### SUPPLIED PASSAGE

To initialize the wallet, restart the node and navigate to the panel (Swagger UI). Set the API key using the secret phrase you configured previously. Remember to use the plain text secret phrase, not the hash stored in the configuration file. In our example, this is the string hello.

set API key

Click on Initialize wallet (or execute the /wallet/init or /wallet/restore endpoint). A pop-up or response will appear depending on the method used. You have two main options:

  1. Initialize a new wallet: If this is your first time running the node, choose this option to generate a new mnemonic sentence.
  2. Restore an existing wallet: If you have an existing wallet (e.g., from a previous installation or another wallet software) and want to access its funds, choose this option and provide your previously saved mnemonic sentence.

Choose the option that suits your situation.

Initialize Wallet from Scratch#

Initialize wallet

In the pop-up form (or API request body for /wallet/init), enter a secure password for encrypting your wallet file. The 'Mnemonic password' (BIP-39 passphrase) field is optional but adds extra security. After clicking 'Send' (or executing the request), the API response will contain the generated mnemonic sentence.

mnemonic sentence

Make sure to copy this sentence accurately and store it securely offline. You will need this exact sentence (and the optional passphrase, if used) to restore your wallet later or on a different device.

Restore Wallet from Earlier#

To restore an existing wallet, paste your previously saved mnemonic sentence into the 'Mnemonic' field in the Restore-wallet form (or the mnemonic field in the /wallet/restore API request). Enter a secure password to encrypt the restored wallet file. Leave the 'Mnemonic password' field empty unless your original mnemonic was created with a BIP-39 passphrase; in that case, enter the passphrase here.

restore wallet

After successfully restoring the wallet from the mnemonic sentence, you will see a confirmation message.

### SOURCE DATA

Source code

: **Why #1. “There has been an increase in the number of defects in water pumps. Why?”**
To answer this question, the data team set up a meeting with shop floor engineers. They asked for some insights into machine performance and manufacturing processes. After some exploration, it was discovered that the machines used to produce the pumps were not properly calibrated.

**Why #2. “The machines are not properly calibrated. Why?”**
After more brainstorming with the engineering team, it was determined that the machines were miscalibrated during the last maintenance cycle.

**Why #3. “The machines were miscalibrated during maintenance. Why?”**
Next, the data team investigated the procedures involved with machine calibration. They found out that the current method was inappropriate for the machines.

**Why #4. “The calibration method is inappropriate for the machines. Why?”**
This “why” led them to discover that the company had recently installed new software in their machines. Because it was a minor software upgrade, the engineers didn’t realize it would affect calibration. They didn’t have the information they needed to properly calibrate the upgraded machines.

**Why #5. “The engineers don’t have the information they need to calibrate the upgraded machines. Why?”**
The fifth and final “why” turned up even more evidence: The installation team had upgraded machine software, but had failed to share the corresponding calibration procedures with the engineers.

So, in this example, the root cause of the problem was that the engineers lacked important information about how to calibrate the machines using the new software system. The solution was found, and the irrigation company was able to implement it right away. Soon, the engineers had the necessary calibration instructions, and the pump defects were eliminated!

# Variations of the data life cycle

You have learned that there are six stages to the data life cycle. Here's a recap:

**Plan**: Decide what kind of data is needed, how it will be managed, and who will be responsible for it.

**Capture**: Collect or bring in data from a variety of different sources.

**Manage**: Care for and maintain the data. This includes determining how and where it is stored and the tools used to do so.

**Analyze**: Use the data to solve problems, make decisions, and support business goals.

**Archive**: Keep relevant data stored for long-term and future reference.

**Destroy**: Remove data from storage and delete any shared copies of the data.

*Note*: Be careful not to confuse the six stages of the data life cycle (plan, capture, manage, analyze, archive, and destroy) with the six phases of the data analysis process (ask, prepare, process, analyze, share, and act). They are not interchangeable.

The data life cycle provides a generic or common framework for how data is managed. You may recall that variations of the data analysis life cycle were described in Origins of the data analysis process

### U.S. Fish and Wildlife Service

### EXERCISE A
List every distinct term that the wallet-setup text puts in single quotation marks.
### EXERCISE B
Rename "mnemonic sentence" to "recovery phrase" throughout the wallet-setup text, starting with the words "Click on Initialize" and ending with "saved mnemonic sentence.", and give that section again.

### ANSWER AREA A
'Mnemonic password', 'Send', 'Mnemonic'

### ANSWER AREA B
Click on Initialize wallet (or execute the /wallet/init or /wallet/restore endpoint). A pop-up or response will appear depending on the method used. You have two main options:

  1. Initialize a new wallet: If this is your first time running the node, choose this option to generate a new recovery phrase.
  2. Restore an existing wallet: If you have an existing wallet (e.g., from a previous installation or another wallet software) and want to access its funds, choose this option and provide your previously saved recovery phrase.